I tossed a buzzer for about 20 minutes more, working the weedy and woody cover thoroughly.  I had three more blow ups, but the fish seemed way behind the lure.  I tried following up with my finesse rig, but the fish weren't interested in that once it became dark.  I decided to call it a day and look forward to the next outing.  Not too shabby, eight largemouth bass in a little over an hour, including a nice one.

Up until I tried the Nanofil, Suffix 832 seemed like the best casting line of the braids that I've been using.  I've fished with Power Pro, Fireline, and various Spiderwire versions.  All of them were pretty good, but none of them really stood out over the other until I tried the Suffix 832.  How did the Nanofil compare?  Nanofil casts much better for the same pound test, it's thinner too.  It's not as stiff as 832, is much more limber than I expected, and seems to come off the spool and through the guides smoothly.  Casting was effortless with the Nanofil.  With the 832, I had to put some oomph into my casts just to get close to the distance.  So far, the Nanofil was pretty tough and handled the fish nicely.  It's still early in my analysis though. 

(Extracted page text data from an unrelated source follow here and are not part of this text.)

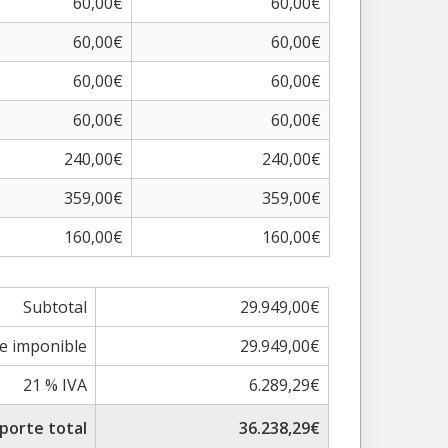
60,00€
60,00€
60,00€
60,00€
60,00€
60,00€
60,00€
60,00€
240,00€
240,00€
359,00€
359,00€
160,00€
160,00€
Subtotal
29.949,00€
e imponible
29.949,00€
21 % IVA
6.289,29€
porte total
36.238,29€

So, for the future, I'll keep testing this line.  I still have questions to be answered:

How durable is this line after hours, days, or weeks of use?  I've only put an hour of use on it so far.

What issues with the poundage/breaking strength might I have?  I may not have any problems.

What about line twist, coils, memory, "wind knots", and other problems after the lines been used and on the spool a while?

How will it perform using other lures and techniques?

How will smallmouth in clear streams react to the visibility of the line?

So far, I like this stuff a lot, especially for jigging with finesse plastics.  But, only time will tell when it comes to answering these questions.

Suffix 832 withstood all the tests and only one time did I have to switch to fluorocarbon to get bites.  I wonder if the Nanofil will be as successful.  I will report back after a few trips, but so far, I think it's worth the investment.

My last question is, what will happen if this becomes the line that everyone is trying to beat technology wise?  Can you imagine?  The fishing line technology race may result in a superline that runs clear like fluorocarbon!